Schleswig-Holstein & Hamburg

Zahnarzt rechnete falsch ab: Haftstrafe

Zahnarzt rechnete falsch ab: Haftstrafe

Zahnarzt rechnete falsch ab: Haftstrafe

dpa
Kiel (dpa/lno) -
Zuletzt aktualisiert um:
Die Aufschrift «Landgericht» an einem Briefkasten am Eingang des Landgerichts. Foto: Markus Scholz/dpa

Diesen Artikel vorlesen lassen.

Er hatte eine gute Praxis, führte ein teures Leben. Dann geriet er in Schieflage und betrog in großem Stil. Ein Gericht sprach jetzt das Urteil.

Ein Zahnarzt aus Kaltenkirchen ist wegen Abrechnungsbetrugs in Höhe von knapp einer Million Euro zu einer Gesamtfreiheitsstrafe von drei Jahren und acht Monaten verurteilt worden. Die 7. Große Strafkammer am Kieler Landgericht ordnete am Mittwoch zugleich die Einziehung von rund 340 000 Euro an. Für die Forderung der Staatsanwaltschaft nach einem dreijährigen Berufsverbot als selbstabrechnender Zahnarzt sah die Kammer nicht die erforderlichen Voraussetzungen.

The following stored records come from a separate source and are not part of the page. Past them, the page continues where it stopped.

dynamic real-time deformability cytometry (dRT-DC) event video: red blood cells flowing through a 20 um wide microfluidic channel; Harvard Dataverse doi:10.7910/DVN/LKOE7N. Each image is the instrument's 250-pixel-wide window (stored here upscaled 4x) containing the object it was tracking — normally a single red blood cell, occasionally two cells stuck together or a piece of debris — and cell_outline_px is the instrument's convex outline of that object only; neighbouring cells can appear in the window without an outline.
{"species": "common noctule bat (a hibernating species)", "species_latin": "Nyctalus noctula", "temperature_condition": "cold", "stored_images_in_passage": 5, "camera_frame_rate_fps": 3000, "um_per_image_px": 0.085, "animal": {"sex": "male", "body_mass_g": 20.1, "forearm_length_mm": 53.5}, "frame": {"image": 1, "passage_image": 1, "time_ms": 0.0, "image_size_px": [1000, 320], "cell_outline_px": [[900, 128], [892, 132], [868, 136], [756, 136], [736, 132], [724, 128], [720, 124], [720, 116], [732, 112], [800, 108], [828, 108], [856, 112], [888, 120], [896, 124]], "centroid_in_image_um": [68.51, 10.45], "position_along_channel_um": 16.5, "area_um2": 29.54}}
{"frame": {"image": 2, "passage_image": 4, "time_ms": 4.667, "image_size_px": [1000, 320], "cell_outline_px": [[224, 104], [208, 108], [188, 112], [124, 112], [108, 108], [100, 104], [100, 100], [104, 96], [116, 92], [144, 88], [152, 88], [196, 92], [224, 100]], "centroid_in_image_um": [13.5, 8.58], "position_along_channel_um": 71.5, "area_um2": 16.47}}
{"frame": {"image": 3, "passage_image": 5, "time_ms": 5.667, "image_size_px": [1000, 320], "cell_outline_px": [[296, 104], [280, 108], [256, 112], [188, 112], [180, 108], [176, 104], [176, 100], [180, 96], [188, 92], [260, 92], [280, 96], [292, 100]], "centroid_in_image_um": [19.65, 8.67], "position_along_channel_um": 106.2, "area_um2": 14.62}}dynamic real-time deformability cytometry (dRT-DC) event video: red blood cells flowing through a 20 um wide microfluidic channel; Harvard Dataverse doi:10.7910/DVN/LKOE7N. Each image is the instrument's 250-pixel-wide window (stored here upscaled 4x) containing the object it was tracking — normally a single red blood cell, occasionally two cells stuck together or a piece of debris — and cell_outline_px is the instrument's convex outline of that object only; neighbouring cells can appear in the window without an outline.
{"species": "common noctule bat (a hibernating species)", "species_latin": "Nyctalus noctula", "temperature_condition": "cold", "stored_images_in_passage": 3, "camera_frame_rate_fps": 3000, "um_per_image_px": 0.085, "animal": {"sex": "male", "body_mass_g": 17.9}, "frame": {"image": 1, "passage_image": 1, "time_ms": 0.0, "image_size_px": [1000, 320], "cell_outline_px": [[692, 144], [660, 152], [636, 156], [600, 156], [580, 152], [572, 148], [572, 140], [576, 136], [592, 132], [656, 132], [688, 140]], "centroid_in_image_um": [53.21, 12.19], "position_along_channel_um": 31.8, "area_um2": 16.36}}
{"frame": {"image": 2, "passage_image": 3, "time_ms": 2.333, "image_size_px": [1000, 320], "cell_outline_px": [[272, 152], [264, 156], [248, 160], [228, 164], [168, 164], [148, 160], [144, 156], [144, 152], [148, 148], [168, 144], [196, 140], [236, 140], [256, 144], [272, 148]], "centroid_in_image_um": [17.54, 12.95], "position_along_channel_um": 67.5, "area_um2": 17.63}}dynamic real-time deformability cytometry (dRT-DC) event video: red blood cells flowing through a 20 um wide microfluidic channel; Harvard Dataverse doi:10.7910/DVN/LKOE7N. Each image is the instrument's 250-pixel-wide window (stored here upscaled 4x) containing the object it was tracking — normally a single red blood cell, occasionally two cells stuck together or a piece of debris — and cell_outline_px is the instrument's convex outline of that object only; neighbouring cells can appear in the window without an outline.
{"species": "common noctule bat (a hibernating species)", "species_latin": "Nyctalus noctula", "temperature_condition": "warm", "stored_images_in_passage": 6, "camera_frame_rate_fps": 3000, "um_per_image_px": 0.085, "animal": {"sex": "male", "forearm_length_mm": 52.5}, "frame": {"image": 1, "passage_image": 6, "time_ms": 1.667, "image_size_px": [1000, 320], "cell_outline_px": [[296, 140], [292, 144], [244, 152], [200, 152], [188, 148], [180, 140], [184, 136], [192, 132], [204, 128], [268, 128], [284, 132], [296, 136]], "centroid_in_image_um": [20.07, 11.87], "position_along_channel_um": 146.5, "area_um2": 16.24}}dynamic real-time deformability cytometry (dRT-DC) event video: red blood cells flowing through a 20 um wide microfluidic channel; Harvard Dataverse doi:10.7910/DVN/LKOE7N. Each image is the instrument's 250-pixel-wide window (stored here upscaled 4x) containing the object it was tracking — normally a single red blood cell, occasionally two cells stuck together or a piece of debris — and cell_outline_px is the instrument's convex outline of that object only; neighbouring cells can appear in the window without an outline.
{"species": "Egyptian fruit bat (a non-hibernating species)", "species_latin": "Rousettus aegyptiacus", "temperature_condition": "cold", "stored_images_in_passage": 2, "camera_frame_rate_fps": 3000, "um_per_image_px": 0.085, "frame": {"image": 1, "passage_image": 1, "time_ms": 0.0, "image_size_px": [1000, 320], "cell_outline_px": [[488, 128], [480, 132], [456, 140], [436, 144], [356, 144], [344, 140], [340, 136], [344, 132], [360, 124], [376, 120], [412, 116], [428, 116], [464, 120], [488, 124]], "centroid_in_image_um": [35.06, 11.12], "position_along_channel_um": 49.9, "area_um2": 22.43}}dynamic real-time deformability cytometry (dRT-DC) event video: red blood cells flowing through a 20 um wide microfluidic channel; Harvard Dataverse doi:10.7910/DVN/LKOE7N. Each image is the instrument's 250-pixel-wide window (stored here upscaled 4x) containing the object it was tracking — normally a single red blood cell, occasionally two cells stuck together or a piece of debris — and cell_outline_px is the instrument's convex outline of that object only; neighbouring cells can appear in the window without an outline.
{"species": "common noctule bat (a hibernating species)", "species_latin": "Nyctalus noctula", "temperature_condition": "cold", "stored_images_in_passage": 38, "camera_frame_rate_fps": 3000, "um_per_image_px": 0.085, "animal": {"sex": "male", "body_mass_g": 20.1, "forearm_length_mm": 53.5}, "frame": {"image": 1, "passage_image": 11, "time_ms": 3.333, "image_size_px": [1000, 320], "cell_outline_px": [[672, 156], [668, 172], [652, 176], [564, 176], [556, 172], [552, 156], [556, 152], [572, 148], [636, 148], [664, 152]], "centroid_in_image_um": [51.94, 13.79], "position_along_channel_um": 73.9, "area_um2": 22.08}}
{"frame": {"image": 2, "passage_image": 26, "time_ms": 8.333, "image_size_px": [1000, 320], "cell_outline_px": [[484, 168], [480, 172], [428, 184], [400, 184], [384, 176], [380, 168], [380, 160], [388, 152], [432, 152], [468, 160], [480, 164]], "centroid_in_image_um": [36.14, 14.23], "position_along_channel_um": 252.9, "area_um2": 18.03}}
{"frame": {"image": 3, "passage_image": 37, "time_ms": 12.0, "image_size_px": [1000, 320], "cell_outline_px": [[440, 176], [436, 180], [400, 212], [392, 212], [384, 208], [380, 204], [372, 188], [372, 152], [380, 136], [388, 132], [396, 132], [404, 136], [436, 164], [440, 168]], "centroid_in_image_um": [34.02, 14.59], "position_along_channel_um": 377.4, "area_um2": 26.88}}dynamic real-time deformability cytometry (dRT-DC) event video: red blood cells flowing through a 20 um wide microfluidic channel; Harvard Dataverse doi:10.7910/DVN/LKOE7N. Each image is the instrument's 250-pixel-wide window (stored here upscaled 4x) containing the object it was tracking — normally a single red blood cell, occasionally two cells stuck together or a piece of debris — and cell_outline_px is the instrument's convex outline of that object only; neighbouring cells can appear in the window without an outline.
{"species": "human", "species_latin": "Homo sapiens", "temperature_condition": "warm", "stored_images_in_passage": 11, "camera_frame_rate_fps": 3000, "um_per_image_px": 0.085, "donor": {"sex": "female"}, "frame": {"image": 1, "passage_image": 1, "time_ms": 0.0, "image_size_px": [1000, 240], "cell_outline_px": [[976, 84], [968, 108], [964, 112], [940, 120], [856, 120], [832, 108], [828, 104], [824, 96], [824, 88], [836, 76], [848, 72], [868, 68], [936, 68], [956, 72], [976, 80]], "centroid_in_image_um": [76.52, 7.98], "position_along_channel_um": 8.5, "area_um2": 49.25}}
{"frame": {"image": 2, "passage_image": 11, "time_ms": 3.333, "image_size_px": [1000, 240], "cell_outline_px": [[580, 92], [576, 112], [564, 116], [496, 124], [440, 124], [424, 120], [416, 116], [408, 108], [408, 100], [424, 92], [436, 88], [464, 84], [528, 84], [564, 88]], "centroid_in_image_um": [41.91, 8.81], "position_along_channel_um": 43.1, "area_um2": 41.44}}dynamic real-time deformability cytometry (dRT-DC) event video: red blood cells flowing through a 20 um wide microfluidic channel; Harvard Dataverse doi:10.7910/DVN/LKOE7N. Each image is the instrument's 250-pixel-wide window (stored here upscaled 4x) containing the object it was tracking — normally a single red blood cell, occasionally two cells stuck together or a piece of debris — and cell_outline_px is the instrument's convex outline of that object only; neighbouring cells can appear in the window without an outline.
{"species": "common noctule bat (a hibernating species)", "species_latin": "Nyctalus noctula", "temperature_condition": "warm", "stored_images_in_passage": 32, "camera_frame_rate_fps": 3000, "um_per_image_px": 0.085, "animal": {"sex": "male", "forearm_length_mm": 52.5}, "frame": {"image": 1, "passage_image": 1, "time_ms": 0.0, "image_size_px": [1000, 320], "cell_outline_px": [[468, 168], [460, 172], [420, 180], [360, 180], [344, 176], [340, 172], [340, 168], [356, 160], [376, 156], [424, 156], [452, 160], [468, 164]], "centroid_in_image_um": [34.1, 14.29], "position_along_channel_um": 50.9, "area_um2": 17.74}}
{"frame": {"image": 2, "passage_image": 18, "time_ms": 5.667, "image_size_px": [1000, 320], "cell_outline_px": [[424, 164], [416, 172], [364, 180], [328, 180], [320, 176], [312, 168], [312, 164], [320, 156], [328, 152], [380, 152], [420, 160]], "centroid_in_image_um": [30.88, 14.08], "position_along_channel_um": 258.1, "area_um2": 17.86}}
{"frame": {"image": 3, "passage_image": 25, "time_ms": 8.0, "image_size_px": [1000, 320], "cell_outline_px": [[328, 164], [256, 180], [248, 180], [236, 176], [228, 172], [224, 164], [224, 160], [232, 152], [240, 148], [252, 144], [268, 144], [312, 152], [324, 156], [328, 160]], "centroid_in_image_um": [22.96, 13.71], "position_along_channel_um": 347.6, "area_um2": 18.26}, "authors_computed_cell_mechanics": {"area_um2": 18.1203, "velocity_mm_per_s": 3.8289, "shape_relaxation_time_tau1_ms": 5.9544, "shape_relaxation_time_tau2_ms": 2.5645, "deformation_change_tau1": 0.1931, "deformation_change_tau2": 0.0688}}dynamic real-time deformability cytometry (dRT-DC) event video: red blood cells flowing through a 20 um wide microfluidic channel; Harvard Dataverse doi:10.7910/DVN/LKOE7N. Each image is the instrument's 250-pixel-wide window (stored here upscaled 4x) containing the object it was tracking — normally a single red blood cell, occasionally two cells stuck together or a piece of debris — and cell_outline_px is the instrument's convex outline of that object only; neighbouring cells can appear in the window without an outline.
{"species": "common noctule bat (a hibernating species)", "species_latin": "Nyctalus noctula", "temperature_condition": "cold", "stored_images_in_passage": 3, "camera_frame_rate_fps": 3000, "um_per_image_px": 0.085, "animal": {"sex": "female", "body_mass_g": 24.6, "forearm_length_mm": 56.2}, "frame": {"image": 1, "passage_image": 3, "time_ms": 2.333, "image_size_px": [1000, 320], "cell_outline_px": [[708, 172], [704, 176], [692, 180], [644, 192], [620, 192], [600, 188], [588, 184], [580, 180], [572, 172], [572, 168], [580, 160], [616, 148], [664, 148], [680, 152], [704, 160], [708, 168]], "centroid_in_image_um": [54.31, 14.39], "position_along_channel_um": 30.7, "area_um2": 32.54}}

Nach Feststellungen des Gerichts geriet der einst sehr erfolgreiche Zahnarzt mit gut gehender Praxis, gehobenem Lebensstil und teuren Autos nach 2005 in persönliche und finanzielle Schieflage. Nach einem tödlichen Autounfall sei er wegen fahrlässiger Tötung zu einer Geldstrafe verurteilt worden, sagte der Vorsitzende Richter Stephan Worpenberg. Später sei eine seiner Töchter schwer erkrankt, es habe eine schwere Ehekrise gegeben. Der Zahnarzt habe schließlich wegen eines Burnouts nicht mehr arbeiten können. Seinen teuren Lebensstil habe er aber nicht den Umständen angepasst, sagte der Richter.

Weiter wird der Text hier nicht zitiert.